Isaac Asimov, scienziato e scrittore, nel romanzo Io, Robot del 1950, ha presentato Le tre leggi della robotica:

  • Un robot non può ferire un essere umano o, per inerzia, permettere che un essere umano venga ferito 
  • Un robot deve obbedire agli ordini impartiti dagli esseri umani tranne nei casi in cui tali ordini siano in conflitto con la Prima Legge
  • Un robot deve tutelare la propria esistenza purché tale tutela non contrasti con la Prima e la Seconda Legge

Ne aggiungerà una quarta, superiore per importanza, e per i robot più sofisticati: la legge zero: “Un robot non può recar danno all’umanità e non può permettere che, a causa di un suo mancato intervento, l’umanità riceva danno”

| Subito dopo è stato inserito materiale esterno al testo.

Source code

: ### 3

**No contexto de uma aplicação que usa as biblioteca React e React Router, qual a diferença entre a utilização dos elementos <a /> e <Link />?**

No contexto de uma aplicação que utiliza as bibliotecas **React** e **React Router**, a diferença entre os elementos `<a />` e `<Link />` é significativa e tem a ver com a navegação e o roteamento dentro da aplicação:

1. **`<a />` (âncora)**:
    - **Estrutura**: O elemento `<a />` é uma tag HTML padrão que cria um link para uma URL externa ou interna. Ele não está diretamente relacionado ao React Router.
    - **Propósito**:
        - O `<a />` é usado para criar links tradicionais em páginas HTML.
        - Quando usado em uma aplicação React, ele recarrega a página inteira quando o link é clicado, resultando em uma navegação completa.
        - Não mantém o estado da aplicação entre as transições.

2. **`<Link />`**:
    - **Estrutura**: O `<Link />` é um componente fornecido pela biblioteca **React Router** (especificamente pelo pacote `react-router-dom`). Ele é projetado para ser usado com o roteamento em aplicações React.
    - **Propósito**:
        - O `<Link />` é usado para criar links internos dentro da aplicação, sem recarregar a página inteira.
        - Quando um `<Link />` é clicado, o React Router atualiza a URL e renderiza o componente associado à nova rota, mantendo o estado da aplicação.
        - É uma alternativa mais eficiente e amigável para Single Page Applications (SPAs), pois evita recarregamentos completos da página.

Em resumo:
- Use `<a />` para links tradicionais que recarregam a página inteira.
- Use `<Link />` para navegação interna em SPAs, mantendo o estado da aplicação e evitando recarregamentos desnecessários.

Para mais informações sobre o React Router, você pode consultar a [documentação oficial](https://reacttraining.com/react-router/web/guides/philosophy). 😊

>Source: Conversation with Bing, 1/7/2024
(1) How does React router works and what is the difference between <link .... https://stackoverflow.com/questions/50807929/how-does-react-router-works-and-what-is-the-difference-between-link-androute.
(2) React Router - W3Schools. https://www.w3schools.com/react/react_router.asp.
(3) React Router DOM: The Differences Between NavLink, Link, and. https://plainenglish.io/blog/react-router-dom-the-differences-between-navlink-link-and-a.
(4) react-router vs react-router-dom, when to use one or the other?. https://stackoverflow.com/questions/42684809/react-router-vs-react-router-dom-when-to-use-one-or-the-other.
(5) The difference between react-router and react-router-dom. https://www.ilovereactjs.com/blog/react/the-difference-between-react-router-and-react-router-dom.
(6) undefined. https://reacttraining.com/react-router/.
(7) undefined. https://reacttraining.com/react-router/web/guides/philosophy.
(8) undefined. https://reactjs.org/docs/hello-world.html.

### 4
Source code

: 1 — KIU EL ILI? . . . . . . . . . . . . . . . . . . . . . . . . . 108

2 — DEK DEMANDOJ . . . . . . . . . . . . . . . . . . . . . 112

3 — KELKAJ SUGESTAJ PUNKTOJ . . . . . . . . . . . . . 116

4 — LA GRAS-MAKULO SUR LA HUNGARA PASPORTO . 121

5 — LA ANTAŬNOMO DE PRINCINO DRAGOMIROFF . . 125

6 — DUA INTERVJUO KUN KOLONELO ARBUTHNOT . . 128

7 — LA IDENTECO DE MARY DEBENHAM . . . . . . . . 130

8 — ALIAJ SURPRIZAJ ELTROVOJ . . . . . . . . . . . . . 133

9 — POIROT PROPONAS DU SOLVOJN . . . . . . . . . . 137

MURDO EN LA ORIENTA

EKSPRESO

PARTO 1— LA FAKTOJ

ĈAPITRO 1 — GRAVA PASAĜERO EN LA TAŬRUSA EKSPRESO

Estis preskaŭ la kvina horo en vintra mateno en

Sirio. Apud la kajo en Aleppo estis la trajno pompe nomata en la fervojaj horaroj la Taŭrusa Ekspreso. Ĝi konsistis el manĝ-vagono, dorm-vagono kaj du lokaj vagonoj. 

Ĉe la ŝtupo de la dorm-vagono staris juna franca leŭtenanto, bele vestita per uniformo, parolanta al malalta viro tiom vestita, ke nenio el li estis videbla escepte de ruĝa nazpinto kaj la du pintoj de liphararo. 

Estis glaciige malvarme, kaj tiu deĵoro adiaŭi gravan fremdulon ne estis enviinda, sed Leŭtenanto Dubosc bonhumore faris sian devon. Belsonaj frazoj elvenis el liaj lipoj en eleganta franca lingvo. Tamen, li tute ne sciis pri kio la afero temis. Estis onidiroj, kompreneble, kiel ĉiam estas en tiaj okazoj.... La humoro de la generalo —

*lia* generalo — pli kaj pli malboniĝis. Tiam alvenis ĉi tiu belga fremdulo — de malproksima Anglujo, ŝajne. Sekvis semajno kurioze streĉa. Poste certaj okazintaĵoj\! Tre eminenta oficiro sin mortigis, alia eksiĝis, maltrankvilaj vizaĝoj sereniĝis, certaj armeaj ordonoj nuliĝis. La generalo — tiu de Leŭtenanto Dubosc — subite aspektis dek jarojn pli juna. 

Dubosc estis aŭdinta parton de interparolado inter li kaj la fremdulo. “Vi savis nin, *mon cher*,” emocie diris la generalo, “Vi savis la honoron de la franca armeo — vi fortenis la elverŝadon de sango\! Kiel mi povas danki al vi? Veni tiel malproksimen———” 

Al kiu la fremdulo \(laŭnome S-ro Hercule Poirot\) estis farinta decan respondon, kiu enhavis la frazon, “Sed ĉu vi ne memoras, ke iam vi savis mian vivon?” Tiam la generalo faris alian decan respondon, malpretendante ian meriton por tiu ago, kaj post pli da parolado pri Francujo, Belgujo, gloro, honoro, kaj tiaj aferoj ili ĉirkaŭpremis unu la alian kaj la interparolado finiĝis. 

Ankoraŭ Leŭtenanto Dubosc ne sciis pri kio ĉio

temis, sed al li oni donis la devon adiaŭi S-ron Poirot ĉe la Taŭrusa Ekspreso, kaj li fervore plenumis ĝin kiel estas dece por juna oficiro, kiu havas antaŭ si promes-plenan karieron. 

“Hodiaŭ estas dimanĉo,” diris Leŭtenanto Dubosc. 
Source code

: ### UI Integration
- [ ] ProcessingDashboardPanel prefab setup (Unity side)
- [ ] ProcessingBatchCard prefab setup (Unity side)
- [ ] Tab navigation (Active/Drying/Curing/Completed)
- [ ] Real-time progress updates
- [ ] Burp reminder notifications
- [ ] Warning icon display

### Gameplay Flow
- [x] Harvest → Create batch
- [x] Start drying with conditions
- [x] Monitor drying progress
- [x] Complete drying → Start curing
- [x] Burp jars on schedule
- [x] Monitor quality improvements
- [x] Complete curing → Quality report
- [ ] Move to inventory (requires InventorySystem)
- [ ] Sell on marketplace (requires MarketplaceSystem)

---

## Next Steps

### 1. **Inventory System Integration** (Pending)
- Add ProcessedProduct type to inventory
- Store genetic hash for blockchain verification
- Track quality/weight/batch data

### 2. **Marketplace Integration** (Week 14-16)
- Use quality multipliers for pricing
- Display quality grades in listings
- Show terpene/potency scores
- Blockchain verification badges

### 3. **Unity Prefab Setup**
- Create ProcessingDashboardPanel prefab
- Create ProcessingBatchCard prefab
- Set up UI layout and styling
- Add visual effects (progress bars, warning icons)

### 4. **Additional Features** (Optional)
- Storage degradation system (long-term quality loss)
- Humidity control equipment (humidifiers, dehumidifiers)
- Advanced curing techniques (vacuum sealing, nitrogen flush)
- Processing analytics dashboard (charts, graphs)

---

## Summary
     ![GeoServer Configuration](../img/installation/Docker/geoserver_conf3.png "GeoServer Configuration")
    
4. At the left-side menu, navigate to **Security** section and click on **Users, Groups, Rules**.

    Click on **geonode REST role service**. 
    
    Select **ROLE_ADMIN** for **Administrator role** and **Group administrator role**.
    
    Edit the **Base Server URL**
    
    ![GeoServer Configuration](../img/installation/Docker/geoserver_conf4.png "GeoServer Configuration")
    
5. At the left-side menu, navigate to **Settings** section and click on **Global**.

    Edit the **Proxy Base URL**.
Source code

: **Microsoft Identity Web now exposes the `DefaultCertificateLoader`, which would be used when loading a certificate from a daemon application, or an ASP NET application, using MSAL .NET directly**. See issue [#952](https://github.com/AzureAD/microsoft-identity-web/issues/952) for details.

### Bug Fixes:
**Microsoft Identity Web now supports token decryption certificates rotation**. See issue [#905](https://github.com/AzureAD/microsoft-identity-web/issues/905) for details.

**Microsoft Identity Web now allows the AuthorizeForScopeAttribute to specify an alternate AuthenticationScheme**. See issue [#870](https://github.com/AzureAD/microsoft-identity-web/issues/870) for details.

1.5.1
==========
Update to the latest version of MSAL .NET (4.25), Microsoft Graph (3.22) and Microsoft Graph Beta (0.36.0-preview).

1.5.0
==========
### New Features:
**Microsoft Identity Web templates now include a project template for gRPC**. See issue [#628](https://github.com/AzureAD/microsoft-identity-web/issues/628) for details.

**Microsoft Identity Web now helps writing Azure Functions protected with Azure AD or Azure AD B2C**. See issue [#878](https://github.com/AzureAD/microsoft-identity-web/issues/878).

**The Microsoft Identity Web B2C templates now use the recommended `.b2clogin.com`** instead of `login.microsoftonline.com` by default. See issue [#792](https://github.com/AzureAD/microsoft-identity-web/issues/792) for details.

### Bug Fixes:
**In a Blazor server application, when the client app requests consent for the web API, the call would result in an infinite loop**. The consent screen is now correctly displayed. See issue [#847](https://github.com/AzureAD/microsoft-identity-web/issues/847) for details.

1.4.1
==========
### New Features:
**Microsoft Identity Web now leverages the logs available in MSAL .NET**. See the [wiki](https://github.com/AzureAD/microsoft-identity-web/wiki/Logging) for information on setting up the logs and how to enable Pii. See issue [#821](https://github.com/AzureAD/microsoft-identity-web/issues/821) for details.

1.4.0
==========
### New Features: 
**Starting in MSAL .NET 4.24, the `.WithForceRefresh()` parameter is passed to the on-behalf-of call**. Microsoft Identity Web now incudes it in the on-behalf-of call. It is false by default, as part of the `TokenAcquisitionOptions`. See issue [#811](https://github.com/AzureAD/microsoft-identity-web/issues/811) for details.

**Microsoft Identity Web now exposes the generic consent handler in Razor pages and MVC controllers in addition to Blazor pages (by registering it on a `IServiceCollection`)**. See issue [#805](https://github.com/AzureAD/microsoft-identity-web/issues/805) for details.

Ora queste leggi sono state tradite all’origine, in particolare la prima. Inevitabilmente anche la zero. I robot hanno colpito, ferito e ucciso umani. E se dobbiamo immaginare le fabbriche del futuro, con robot alimentanti dall’intelligenza artificiale, sarà ancora più necessario avere una regolamentazione che renda l’innovazione più sicura. Non solo, le leggi dovranno anche chiarire chi è responsabile in caso di danni, incidenti e morti.